2011 is to be Russia's Year of Space, marking a half century since the first manned spaceflight. The exact date is April 12th, and the man to remember, the Soviet Air Force pilot Major Yuri Gagarin. There will be a string of events, focused on Gagarin's birthplace in the region of Smolensk west of Moscow, on the Space Training Centre near the Russian capital, on the spaceport of Baikonur in Kazakhstan and on Gagarin's landing site in the Region of Saratov on the Lower Volga.
On Wednesday afternoon, Prime Minister Putin spoke before the national organizers of these events:
"The first manned spaceflight became a great national triumph and a great national unifier. Remarkably, this country pulled off that great project only a decade and a half after emerging from the fiercest of wars. The memory of the scientists, engineers, workers and soldiers behind Gagarin's historic orbit must live on as an inspiring beacon for new generations".

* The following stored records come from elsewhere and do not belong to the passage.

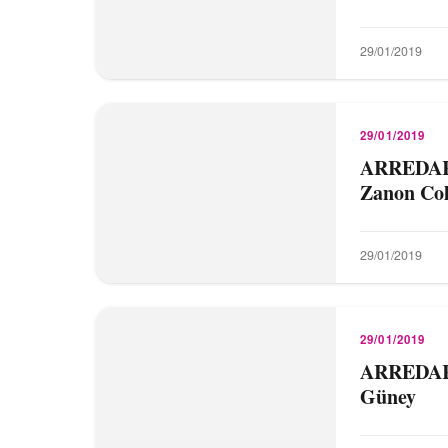
29/01/2019
29/01/2019
ARREDARE
Zanon Col
29/01/2019
29/01/2019
ARREDARE
Güney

On October 4th 1957, the Soviet Union put the world's first artificial satellite into orbit. Less than a month later, it launched the first living creature into space, a mongrel dog named Laika. In 1959, unmanned Soviet probes photographed the back side of the Moon and placed a memorial plaque on the lunar surface. In 1960, the Soviet space dogs Belka and Strelka became the first Earth-borne creatures to go into space and return alive. In April 1961, there was Gagarin.

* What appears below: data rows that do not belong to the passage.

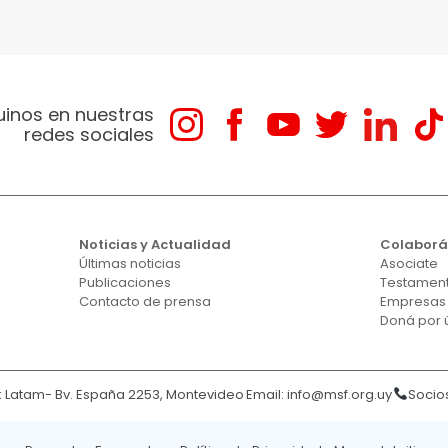
uinos en nuestras
redes sociales
Noticias y Actualidad
Colabor
Últimas noticias
Asociate
Publicaciones
Testament
Contacto de prensa
Empresas
Doná por 
Latam- Bv. España 2253, Montevideo
Email:
info@msf.org.uy
Socios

Later in the sixties, there was the first woman in space, Valentina Tereshkova, the first dock-up in orbit, between Soyuz-4 and Soyuz-5 spaceships, and the first extravehicular spacewalk, by the Soviet cosmonaut Alexei Leonov. A probe landing on the Moon sent back an astonishing photographic panorama of surface features around. The Soviet Union led the human race into space. The memory of this must be used as an inspiration for new recruits to space science.